Fransivan MacKenzie is a twenty-one-year-old storyteller born and raised in the Philippines. She is the author of Out of the Woods, a chapbook of poetry and prose, and Departures, a collection of short stories. Her works also appeared in Germ Magazine, Transition Magazine, The Racket, Ice Lolly Review, Jaden Press, and more literary journals all over the globe. She is currently taking her degree in Psychology at Philippine Normal University – Manila.
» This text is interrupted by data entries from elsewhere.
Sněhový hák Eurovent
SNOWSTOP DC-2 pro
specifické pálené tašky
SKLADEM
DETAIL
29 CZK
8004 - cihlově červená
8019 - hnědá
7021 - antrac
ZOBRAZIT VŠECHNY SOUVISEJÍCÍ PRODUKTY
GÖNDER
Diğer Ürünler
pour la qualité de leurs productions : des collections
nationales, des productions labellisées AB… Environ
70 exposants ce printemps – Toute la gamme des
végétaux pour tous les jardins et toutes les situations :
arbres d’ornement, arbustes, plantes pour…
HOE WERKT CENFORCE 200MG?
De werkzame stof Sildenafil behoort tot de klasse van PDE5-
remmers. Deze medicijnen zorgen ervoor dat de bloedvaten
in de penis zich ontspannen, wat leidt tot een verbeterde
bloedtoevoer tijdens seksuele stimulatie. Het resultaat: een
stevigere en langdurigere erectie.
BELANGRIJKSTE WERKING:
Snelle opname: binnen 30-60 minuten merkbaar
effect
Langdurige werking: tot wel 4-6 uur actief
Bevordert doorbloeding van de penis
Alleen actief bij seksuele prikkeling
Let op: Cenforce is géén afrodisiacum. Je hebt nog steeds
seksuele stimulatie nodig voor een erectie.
Find out more about her on her website: https://fransivanmackenzie.wixsite.com/my-site.

a letter to Paris

By Rebecca Orten

inside you, the sun feels nothing like
apricot juice dripping like blood down my wrists
at the breakfast table, regardless
of your cigarette graveyard stuffed
into a hollowed Nutella jar on the balcony, despite
your smell of stale piss split
only by pink morning mass bells
chanting wordless hymns to the sleeping city like
the rising sun worshiping shadows
onto the cobblestones, lime-sticky sugar,
red nail polish, my tongue forced backward by
your language, your dazzling midnight unable
to permeate my lightheaded daze, white days
of sun-slain concrete juxtaposed against European caffeine,
burning, burning; I still ache.

 

Rebecca Orten is a seventeen-year-old student from Vermont. Her work has been previously recognized in the Eunoia Review, Feed Magazine, the Scholastic Art & Writing Awards, and the Bennington Young Writers Awards. She likes dinosaur stickers and magnolia trees.